Mit Kayla war ich zuletzt so weit, dass wenn sie einen fremden Hund gesehen hat, sie die Situation beobachtet hat (ohne zu fixieren und ohne hochzufahren) und dann in 2/3 bis aktuell 3/4 der Situationen sich eigenständig entschieden hat, ohne mein Einwirken, lieber zu mir zu gucken und ein Leckerchen einzufordern. Wenn ich "Keks" sage, hat sie zudem automatisch direkt auf den Boden geguckt, weil sie damit gerechnet hat das bei dem Wort ein Leckerchen fliegt. (Alternativ zu mir gucken ging nicht, dadurch blieb der andere Hund in ihrem Blickfeld. An der Futterhand führen funktioniert bei ihr auch nicht.) Wenn sie ohne Auslöser anfängt zu ziehen, kann ich sie aus ihrem Tunnel mittlerweile gut wieder rausholen, sodass der Stresspegel niedrig und sie ansprechbar bleibt.
Zu der neuen Hundeschule (die mit dem L-Tryptophan) war ich dann auch nur gekommen, weil ich nach Social Walks gesucht hatte. Weil die ehem. Anbieterin das nur sehr unregelmäßig anbietet und aktuell temperaturbedingt wohl überhaupt nicht mehr. Eigentlich hätte ich sagen müssen, das L-Tryptophan probiere ich nicht zusätzlich aus, ich bin nur an Social Walks interessiert. Aber ich weiß auch vorher nicht, ob diese Fachleute nicht vielleicht doch Recht haben, alleine schon wegen der voraussichtlich mehr Erfahrung als ich. Und grundsätzlich bin ich auch bereit fachlichen Input anzunehmen.
Über die war ich dann auch noch zu einem anderen Tierarzt gekommen, der sich mit Verhaltenstherapie und auch Medikation hätte auskennen sollen. Von einer paradoxen Wirkung des L-Tryptophan hatte er noch nichts gehört gehabt. Aber er glaubte es immerhin und wollte auch an der aktuellen Medikation nichts ändern. Obwohl er das Gabapentin für die Indikation nicht kannte. Sein Trainingstipp war allerdings, dass ich bei Kayla die Leine lang lassen soll und wenn sie ausrastet sie ignorieren soll. Wenn ich die Leine kurz nehme, würde sie merken, dass was passiert. Und wenn ich auf sie einwirke (auch nicht positiv/ablenken) wäre das Aufmerksamkeit. Und diese Aufmerksamkeit würde sie dazu motivieren, weiterhin auszurasten. Wenn sie keine Aufmerksamkeit mehr bekommt, dann würde sie (Zeitraum bis 1 Woche) von selbst merken, dass es nichts bringt sich aufzuregen und aufhören.

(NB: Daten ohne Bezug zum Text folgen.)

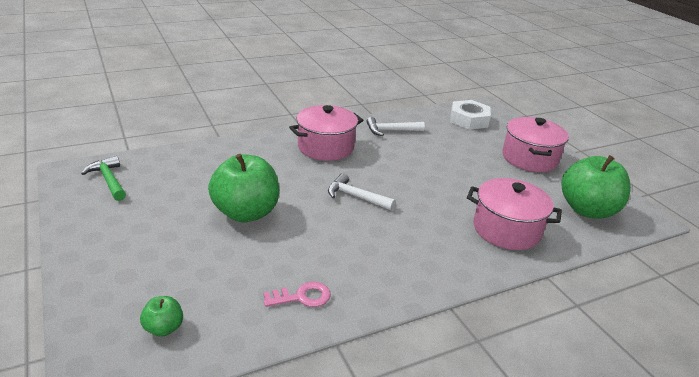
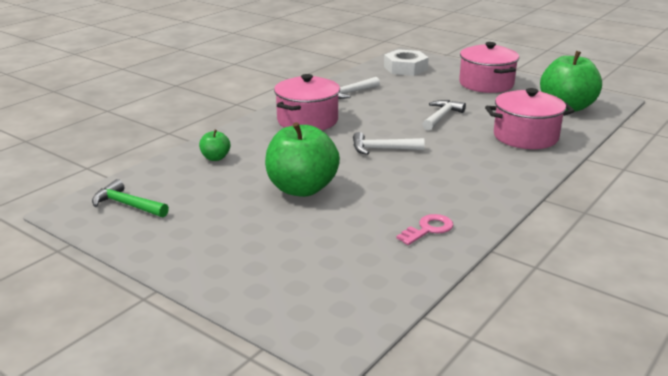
camera: 25 degrees left, 5 degrees down
green apple [140,296,183,337] -> green apple moved to [199,130,230,161]
none -> white hammer [422,100,466,131]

Ich habe es umgesetzt und ihr Verhalten hat sich direkt total verschlechtert. Sie wurde wieder sehr wachsam draußen, hat wieder angefangen alles und jeden anzugehen, auch wieder andere Menschen und Autos wo sie zuvor zuverlässig entspannt blieb. Der Stress nahm draußen wieder zu, sie hing wieder stark ziehend an der Leine und war wenig ansprechbar. Ich habe es 3-4 Tage konsequent durchgezogen, aber es wurde immer schlechter. Ich bin selbst weder Trainer, noch Verhaltenstierarzt aber ich sehe, was bei manchen Vorschlägen von Fachleuten bei Kayla für ein Ergebnis vom Verhalten dabei herauskommt.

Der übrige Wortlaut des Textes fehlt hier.